O povo esse, chamado de quando em vez a depositar o seu voto na urna, serve para emoldurar um território, para o qual se quer encontrar um governador, e aprende a viver com as linhas com que as leis contingentes os pretendem cerzir. Fá-lo há séculos e há-de continuar a fazê-lo por muitos mais. Nem, para meu horror, o fim da democracia seria o fim da Portugal, embora fosse o fim do meu Portugal. Ao limite, nada terá muito importância se pensarmos em termos de história reprodutiva da espécie, ou mesmo desta população. Mas se pensarmos na história de um povo, ou ainda mais importante, na história dos indivíduos, veremos como a nossa capacidade de sobrevivermos não se coaduna com cobardia, silenciamento, adulteração dos factos ou perseguição dos que connosco não concordam. O pântano do país nasce da traição que fazemos a nós próprios e às nossas ideias, ou às pessoas e ideias com as quais nos comprometemos. Não é a verdade que é pantanosa. Essa só dói, mesmo no mecanismo do reflexo de espelho, mas cura.

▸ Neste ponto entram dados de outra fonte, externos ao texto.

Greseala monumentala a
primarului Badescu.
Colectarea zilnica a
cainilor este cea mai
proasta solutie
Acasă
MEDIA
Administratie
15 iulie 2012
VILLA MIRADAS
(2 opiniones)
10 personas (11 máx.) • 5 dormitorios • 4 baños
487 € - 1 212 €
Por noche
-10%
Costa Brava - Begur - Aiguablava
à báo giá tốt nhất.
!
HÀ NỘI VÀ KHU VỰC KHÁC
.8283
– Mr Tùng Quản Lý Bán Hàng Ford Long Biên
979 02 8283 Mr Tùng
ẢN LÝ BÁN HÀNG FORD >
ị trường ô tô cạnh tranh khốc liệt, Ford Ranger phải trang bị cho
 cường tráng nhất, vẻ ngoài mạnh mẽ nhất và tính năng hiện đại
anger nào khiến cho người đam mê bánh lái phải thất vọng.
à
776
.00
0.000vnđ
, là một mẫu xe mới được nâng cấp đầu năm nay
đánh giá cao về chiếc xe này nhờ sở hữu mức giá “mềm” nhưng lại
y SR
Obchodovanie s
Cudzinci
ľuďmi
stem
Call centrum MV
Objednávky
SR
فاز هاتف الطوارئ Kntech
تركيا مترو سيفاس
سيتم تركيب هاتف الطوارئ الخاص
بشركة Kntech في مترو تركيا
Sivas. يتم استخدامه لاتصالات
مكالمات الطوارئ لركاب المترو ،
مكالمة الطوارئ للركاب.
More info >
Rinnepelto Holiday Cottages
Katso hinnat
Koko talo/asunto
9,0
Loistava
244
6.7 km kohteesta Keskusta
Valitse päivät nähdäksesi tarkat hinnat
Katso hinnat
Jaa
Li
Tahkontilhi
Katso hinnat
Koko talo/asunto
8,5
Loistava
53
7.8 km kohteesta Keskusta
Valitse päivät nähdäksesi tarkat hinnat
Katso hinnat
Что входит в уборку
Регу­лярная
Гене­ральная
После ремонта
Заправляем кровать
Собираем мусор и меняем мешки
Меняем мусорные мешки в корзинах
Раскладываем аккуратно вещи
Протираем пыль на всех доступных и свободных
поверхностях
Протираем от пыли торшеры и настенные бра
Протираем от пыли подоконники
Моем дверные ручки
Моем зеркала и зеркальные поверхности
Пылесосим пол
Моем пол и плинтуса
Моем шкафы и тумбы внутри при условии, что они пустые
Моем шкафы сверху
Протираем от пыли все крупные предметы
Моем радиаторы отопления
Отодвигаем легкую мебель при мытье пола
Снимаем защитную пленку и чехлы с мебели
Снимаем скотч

No país, as pessoas são afectadas pelas políticas dessas lideranças, fracas ou fortes, e sabem na pele o que é sofrer com um sistema de justiça inapto para responder às questões dos mais desfavorecidos e dos mais velhos. Não há ninguém em Portugal que não saiba que alguém ofendido ao afirmar que "vai para tribunal" não ouça um riso ameaçador: "então vá, que eu depois quero ver quanto dinheiro e quanto tempo vai gastar até chegar a coisa nenhuma."
Não me venham dizer que a ingovernabilidade do país nasce das notícias nos jornais do Freeport. Esta nasce sim do modo como as instituições democráticas se relacionam com os seus cidadãos. O caso Freeport, se algum dia se chegar a uma conclusão, é apenas um bónus para a sociedade, e talvez então, nesse caso, se saiba se as notícias são matéria de facto ou de opinião. Mas isso não traz mais governabilidade, porque há milhares de processos parados, e há outros tantos que nunca existirão de pessoas espoliadas mas cheias de medo do próprio sistema criado para as proteger. Isto é que é ter um fraco governo.
1 comentário:
"Há nos confins da Ibéria um povo que nem se governa nem se deixa governar." Caius Julius Caesar (100-44 AC)
Será este o nosso fado?
Não sermos capazes de nos fazer governar decente e seriamente?